Hello Sujit,
Thanks for another interesting article. I’m really enjoying
these exercises and consider them very helpful to consolidate knowledge and to
encourage more intense reflective-critical reading.
Few points from me:
- From the article we cannot determine whether there is cause-effect.
As obvious as it may sound, we’d need to review specific papers; a meta-analysis
would be ideal for this purpose. However, one key point to consider is that to
establish epidemiologic evidence of causal relationship (in this case repeated
head trauma – C.T.E.) we would need to consider the Bradford Hill criteria of causation.
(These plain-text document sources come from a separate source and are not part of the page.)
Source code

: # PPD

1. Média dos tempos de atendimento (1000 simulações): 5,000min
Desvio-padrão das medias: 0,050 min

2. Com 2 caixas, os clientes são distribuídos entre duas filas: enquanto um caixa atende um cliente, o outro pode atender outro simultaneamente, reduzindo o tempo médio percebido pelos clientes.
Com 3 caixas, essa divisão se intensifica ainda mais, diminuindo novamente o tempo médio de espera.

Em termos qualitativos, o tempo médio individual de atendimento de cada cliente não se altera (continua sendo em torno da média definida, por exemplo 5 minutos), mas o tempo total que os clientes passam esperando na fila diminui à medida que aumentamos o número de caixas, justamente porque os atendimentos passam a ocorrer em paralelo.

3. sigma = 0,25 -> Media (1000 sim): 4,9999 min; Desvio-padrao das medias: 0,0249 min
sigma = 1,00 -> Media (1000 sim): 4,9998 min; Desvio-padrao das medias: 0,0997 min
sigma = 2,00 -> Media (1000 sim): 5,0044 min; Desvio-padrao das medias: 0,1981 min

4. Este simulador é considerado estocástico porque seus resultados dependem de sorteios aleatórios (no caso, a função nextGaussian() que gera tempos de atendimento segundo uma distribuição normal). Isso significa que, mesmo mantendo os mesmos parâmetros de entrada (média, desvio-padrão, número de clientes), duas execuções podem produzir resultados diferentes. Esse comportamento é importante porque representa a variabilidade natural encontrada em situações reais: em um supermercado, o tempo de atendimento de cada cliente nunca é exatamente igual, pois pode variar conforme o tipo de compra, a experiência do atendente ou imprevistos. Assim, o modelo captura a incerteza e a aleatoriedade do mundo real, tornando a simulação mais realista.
- In terms of whether there is enough evidence, this would depend
on the quality rather than the quantity of that evidence. It is interesting to read
that the article reports that the group meeting in Amsterdan identified nearly
7,500 papers on concussions; however, they only considered 26 papers to inform
their consensus statement, and this is without including any of the major
research papers on C.T.E. plus one of the world leaders in the area being excluded
from the formal review without clear rationale. It’d have been interesting to see what the
inclusion/exclusion criteria to select papers was to confirm how robust this
was/bias/etc..
- Another point to consider is the claim that studies did
not consider confounders (CHD, diabetes, subs misuse). It’s difficult to think
that researchers did not include confounders in their studies, but key point is
why these clinicians are challenging these confounders and no others. Again, something where the Braford Criteria
might be handy.
- This is a rare condition that can only be study post-mortem
which make it difficult to design a long observational study. Researchers,
however, seems to be selecting an appropriate sample (athletes and soldiers –
more likely to be at risk of the exposure). Comparison group is more
challenging.
- This is an example where we could appreciate the complexity
where science, politics, and power overlap and vested interest are at play. For
instance, we can read in the article how one of the leaders of the conference who
has a relevant conflict of interest (received $1.5 million in research funding
from the N.F.L.) dismissed the work of scientists who have documented C.T.E. in
hundreds of athletes and soldiers. His refusal of the evidence is arguably weak
(i.e., account for other health variables, including heart disease, diabetes
and substance abuse) if we again take into account that Bradford Hill criteria
of causation is key to reach an epidemiological conclusion.